For disclosure, the article should note that documentation improvements can still be valuable even when no upstream bug exists. If maintainers suggest stronger wording around upgrade ordering, the public version should link to that discussion after the embargo period. If they decline changes, the article can still publish as an application-level case. The ethical boundary is clear: do not attach vulnerability language to a primitive that is behaving correctly.

The final page should also include a regression-test recommendation. Every cache or shard layer that supports invalidation should have one deterministic test where two workers read different shards and then both decide to mutate. The test does not need the full cache implementation. It can use two small integers, two locks, and the real invalidation helper.
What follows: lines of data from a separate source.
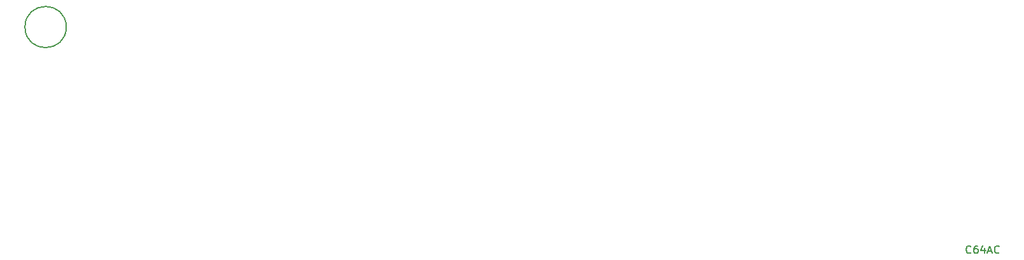
<source format=gbr>
G04 #@! TF.FileFunction,Other,Comment*
%FSLAX46Y46*%
G04 Gerber Fmt 4.6, Leading zero omitted, Abs format (unit mm)*
G04 Created by KiCad (PCBNEW 4.0.4+e1-6308~48~ubuntu15.10.1-stable) date Tue Aug  8 09:27:19 2017*
%MOMM*%
%LPD*%
G01*
G04 APERTURE LIST*
%ADD10C,0.150000*%
G04 APERTURE END LIST*
D10*
X94037600Y-117449600D02*
G75*
G03X94037600Y-117449600I-2750000J0D01*
G01*
X214540572Y-147553143D02*
X214492953Y-147600762D01*
X214350096Y-147648381D01*
X214254858Y-147648381D01*
X214112000Y-147600762D01*
X214016762Y-147505524D01*
X213969143Y-147410286D01*
X213921524Y-147219810D01*
X213921524Y-147076952D01*
X213969143Y-146886476D01*
X214016762Y-146791238D01*
X214112000Y-146696000D01*
X214254858Y-146648381D01*
X214350096Y-146648381D01*
X214492953Y-146696000D01*
X214540572Y-146743619D01*
X215397715Y-146648381D02*
X215207238Y-146648381D01*
X215112000Y-146696000D01*
X215064381Y-146743619D01*
X214969143Y-146886476D01*
X214921524Y-147076952D01*
X214921524Y-147457905D01*
X214969143Y-147553143D01*
X215016762Y-147600762D01*
X215112000Y-147648381D01*
X215302477Y-147648381D01*
X215397715Y-147600762D01*
X215445334Y-147553143D01*
X215492953Y-147457905D01*
X215492953Y-147219810D01*
X215445334Y-147124571D01*
X215397715Y-147076952D01*
X215302477Y-147029333D01*
X215112000Y-147029333D01*
X215016762Y-147076952D01*
X214969143Y-147124571D01*
X214921524Y-147219810D01*
X216350096Y-146981714D02*
X216350096Y-147648381D01*
X216112000Y-146600762D02*
X215873905Y-147315048D01*
X216492953Y-147315048D01*
X216826286Y-147362667D02*
X217302477Y-147362667D01*
X216731048Y-147648381D02*
X217064381Y-146648381D01*
X217397715Y-147648381D01*
X218302477Y-147553143D02*
X218254858Y-147600762D01*
X218112001Y-147648381D01*
X218016763Y-147648381D01*
X217873905Y-147600762D01*
X217778667Y-147505524D01*
X217731048Y-147410286D01*
X217683429Y-147219810D01*
X217683429Y-147076952D01*
X217731048Y-146886476D01*
X217778667Y-146791238D01*
X217873905Y-146696000D01*
X218016763Y-146648381D01*
X218112001Y-146648381D01*
X218254858Y-146696000D01*
X218302477Y-146743619D01*
M02*

</source>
If that tiny test is hard to write, the production code probably does not expose its ordering contract clearly enough. This recommendation turns the case study from a one-off story into a maintainable engineering practice.

When adding screenshots, prefer a diagram that distinguishes read ownership from write intent. Many readers will otherwise see two read locks and assume the branch is harmless. The visual should make the transition explicit: shared read access is safe, but shared read access plus mirrored write intent is not. That is the core lesson.

A final implementation note should cover retries. Many cache systems respond to failed upgrades by backing off and trying again. Backoff can improve liveness under benign contention, but it is not a substitute for ordering. If every retry repeats the same read-while-holding-side-resource shape, the bad schedule remains in the state space. The fixed example should therefore remove the ordering violation before adding retries. Retries are resilience polish; they are not the correctness proof.

The article should end by encouraging teams to put the shard order in code, not only in a design doc. A small helper that sorts shard IDs before acquisition is harder to bypass than a paragraph in a wiki. The deterministic test then verifies the helper and gives reviewers a concrete place to look when new invalidation paths are added during later cache maintenance work, including emergency fixes made under production pressure by rotating on-call engineers responsible for cache correctness later.